You're smart. Most people over leverage themselves with a mortgage, and don't have wiggle room if there's a change in lifestyle. We prefer to live simply, and bought our home for 500K, a fixer uppper with cash (made money on previous held real estate). If we both lost our jobs, we'd be ok for years. Our real estate was pushing us to buy in the 800-900K range, and we disappointed her and it showed!!!

Would a larger home make me happy? No, maybe short term. Would taking a couple of nice vacations every year - yes - my children are seeing the world. No one looks back to their childhood and says "I wish my parents would have had a larger home" but they will remember the great family time spent together, seeing new and exciting places!


Anonymous
... so the options were buying or renting and paying the same in rent as in PITI. In those circumstances, and in the current market we thought it makes sense to buy.

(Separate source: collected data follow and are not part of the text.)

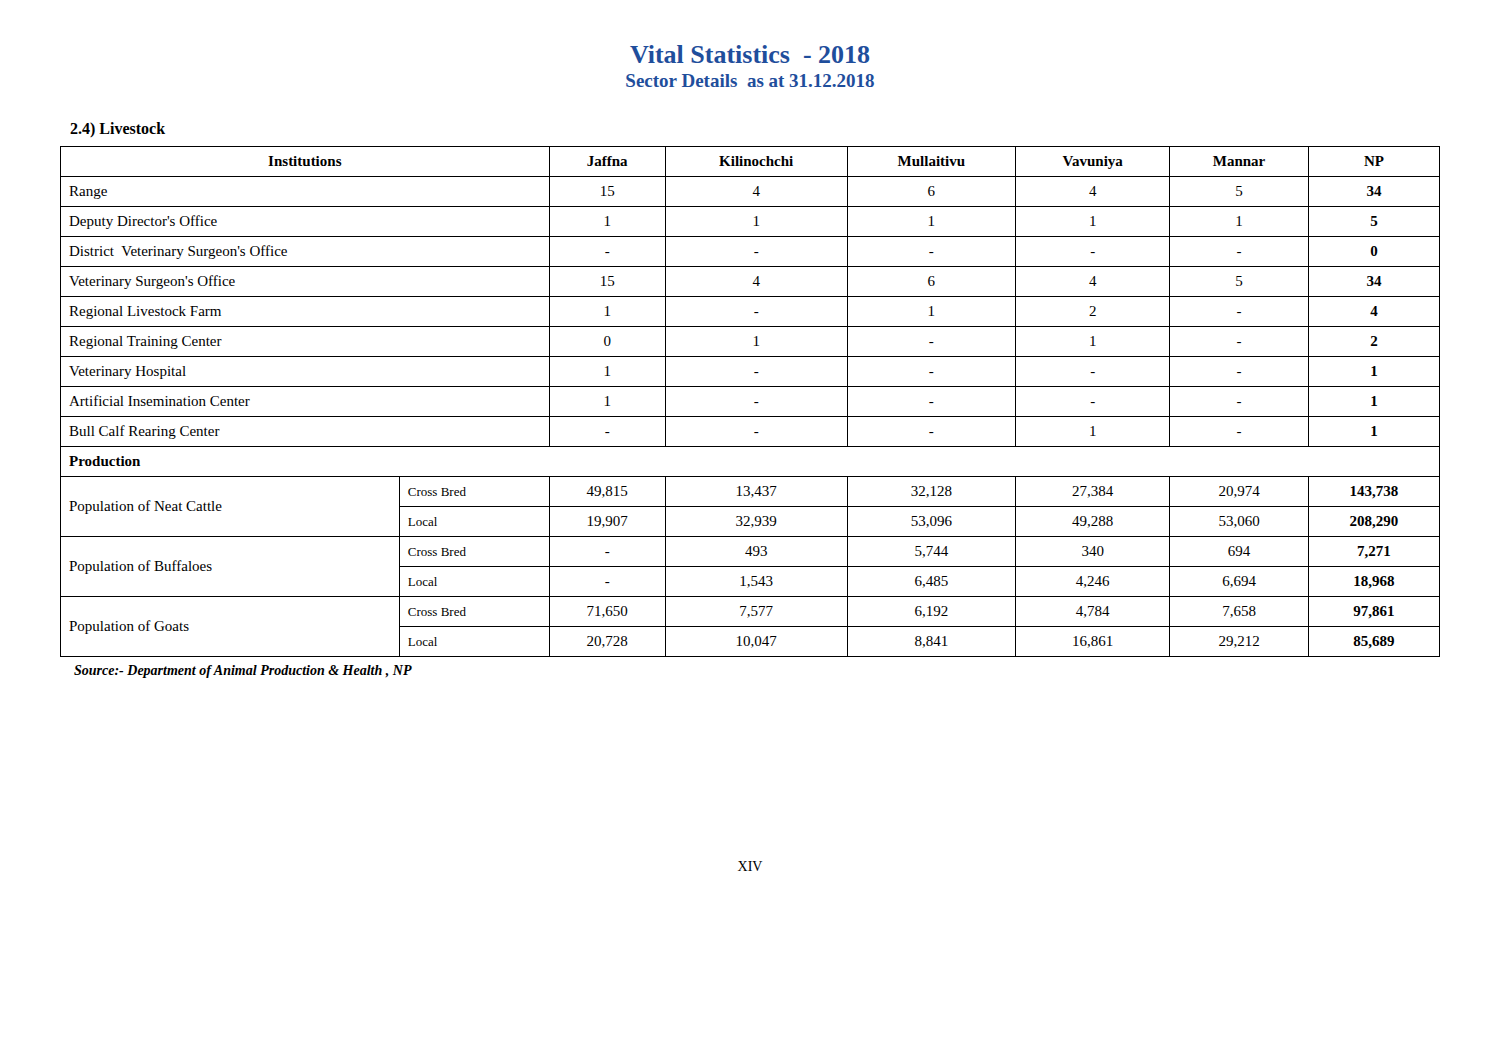Vital Statistics - 2018
Sector Details as at 31.12.2018
2.4) Livestock
| Institutions | Jaffna | Kilinochchi | Mullaitivu | Vavuniya | Mannar | NP |
| --- | --- | --- | --- | --- | --- | --- |
| Range | 15 | 4 | 6 | 4 | 5 | 34 |
| Deputy Director's Office | 1 | 1 | 1 | 1 | 1 | 5 |
| District Veterinary Surgeon's Office | - | - | - | - | - | 0 |
| Veterinary Surgeon's Office | 15 | 4 | 6 | 4 | 5 | 34 |
| Regional Livestock Farm | 1 | - | 1 | 2 | - | 4 |
| Regional Training Center | 0 | 1 | - | 1 | - | 2 |
| Veterinary Hospital | 1 | - | - | - | - | 1 |
| Artificial Insemination Center | 1 | - | - | - | - | 1 |
| Bull Calf Rearing Center | - | - | - | 1 | - | 1 |
| Production |
| Population of Neat Cattle | Cross Bred | 49,815 | 13,437 | 32,128 | 27,384 | 20,974 | 143,738 |
| Local | 19,907 | 32,939 | 53,096 | 49,288 | 53,060 | 208,290 |
| Population of Buffaloes | Cross Bred | - | 493 | 5,744 | 340 | 694 | 7,271 |
| Local | - | 1,543 | 6,485 | 4,246 | 6,694 | 18,968 |
| Population of Goats | Cross Bred | 71,650 | 7,577 | 6,192 | 4,784 | 7,658 | 97,861 |
| Local | 20,728 | 10,047 | 8,841 | 16,861 | 29,212 | 85,689 |
Source:- Department of Animal Production & Health , NP
XIV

Nobody knows, but we think prices are more likely to increase than decrease over the time we are. So far so good, prices in our section of the market up 10% y.o.y.
Anonymous
Note: PP was meant as a follow on from 10.27.
Anonymous
PP here. One thing to mention - we bought in a sought after neighborhood, close in, so that our renovations will pay off in the end. Over the 6 years we've lived in our home, we"ve put probably 75K in repairs/remodeling. We plan to add an addition in '14, when we can mostly pay for cash.
Anonymous
Hhi was 150k when we bought a 330k house on FHA (so little downpayment) in 2009.

Now make closer to 180 and feel ok. Now paying daycare and one small student loan.